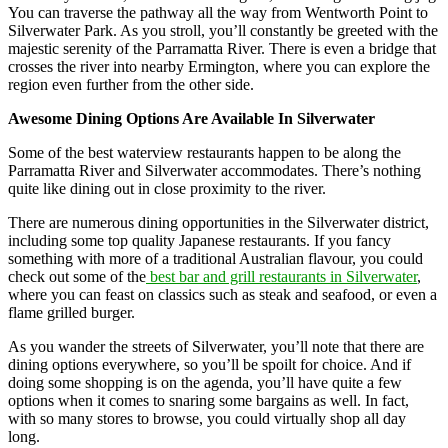
You can traverse the pathway all the way from Wentworth Point to
Silverwater Park. As you stroll, you’ll constantly be greeted with the
majestic serenity of the Parramatta River. There is even a bridge that
crosses the river into nearby Ermington, where you can explore the
region even further from the other side.
Awesome Dining Options Are Available In Silverwater
Some of the best waterview restaurants happen to be along the
Parramatta River and Silverwater accommodates. There’s nothing
quite like dining out in close proximity to the river.
There are numerous dining opportunities in the Silverwater district,
including some top quality Japanese restaurants. If you fancy
something with more of a traditional Australian flavour, you could
check out some of the
best bar and grill restaurants in Silverwater
,
where you can feast on classics such as steak and seafood, or even a
flame grilled burger.
As you wander the streets of Silverwater, you’ll note that there are
dining options everywhere, so you’ll be spoilt for choice. And if
doing some shopping is on the agenda, you’ll have quite a few
options when it comes to snaring some bargains as well. In fact,
with so many stores to browse, you could virtually shop all day
long.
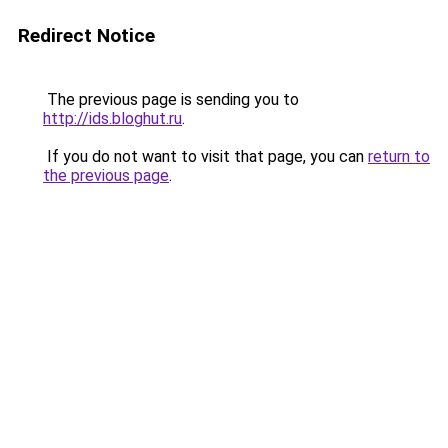
Redirect Notice
The previous page is sending you to
http://ids.bloghut.ru
.
If you do not want to visit that page, you can
return to
the previous page
.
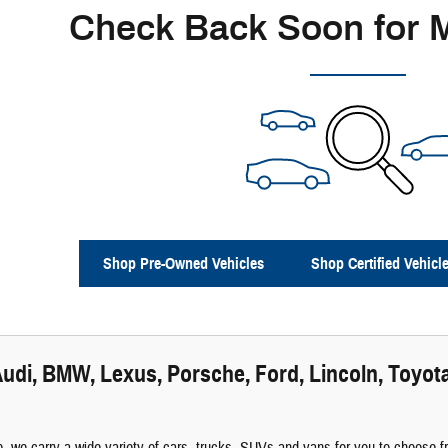
Check Back Soon for 
Shop Pre-Owned Vehicles
Shop Certified Vehicl
udi, BMW, Lexus, Porsche, Ford, Lincoln, Toyota
 we carry a wide variety of cars, trucks, SUVs and vans for you to choose fro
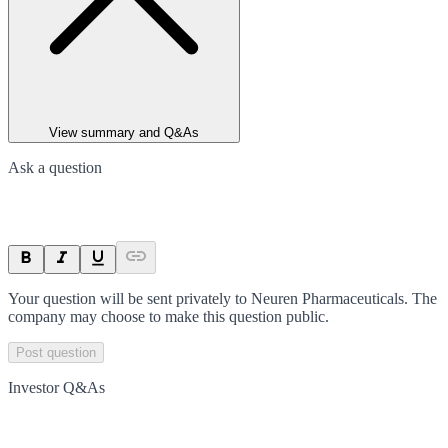
View summary and Q&As
Ask a question
Your question will be sent privately to
Neuren Pharmaceuticals
. The
company may choose to make this question public.
Post question
Investor Q&As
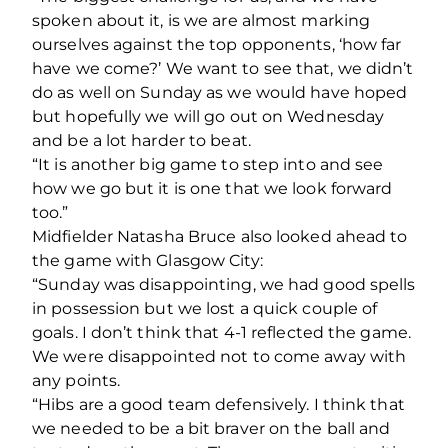
spoken about it, is we are almost marking
ourselves against the top opponents, ‘how far
have we come?’ We want to see that, we didn’t
do as well on Sunday as we would have hoped
but hopefully we will go out on Wednesday
and be a lot harder to beat.
“It is another big game to step into and see
how we go but it is one that we look forward
too.”
Midfielder Natasha Bruce also looked ahead to
the game with Glasgow City:
“Sunday was disappointing, we had good spells
in possession but we lost a quick couple of
goals. I don’t think that 4-1 reflected the game.
We were disappointed not to come away with
any points.
“Hibs are a good team defensively. I think that
we needed to be a bit braver on the ball and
━━━━━━━━━━
● **What needs to be done**: Set down word for word each line from the one containing "we carry a wide" through the end of the material, and keep the pictures out of it.

● **Written response**:
 we carry a wide variety of cars, trucks, SUVs and vans for you to choose fro
View summary and Q&As
Ask a question
Your question will be sent privately to
Neuren Pharmaceuticals
. The
company may choose to make this question public.
Post question
Investor Q&As
spoken about it, is we are almost marking
ourselves against the top opponents, ‘how far
have we come?’ We want to see that, we didn’t
do as well on Sunday as we would have hoped
but hopefully we will go out on Wednesday
and be a lot harder to beat.
“It is another big game to step into and see
how we go but it is one that we look forward
too.”
Midfielder Natasha Bruce also looked ahead to
the game with Glasgow City:
“Sunday was disappointing, we had good spells
in possession but we lost a quick couple of
goals. I don’t think that 4-1 reflected the game.
We were disappointed not to come away with
any points.
“Hibs are a good team defensively. I think that
we needed to be a bit braver on the ball and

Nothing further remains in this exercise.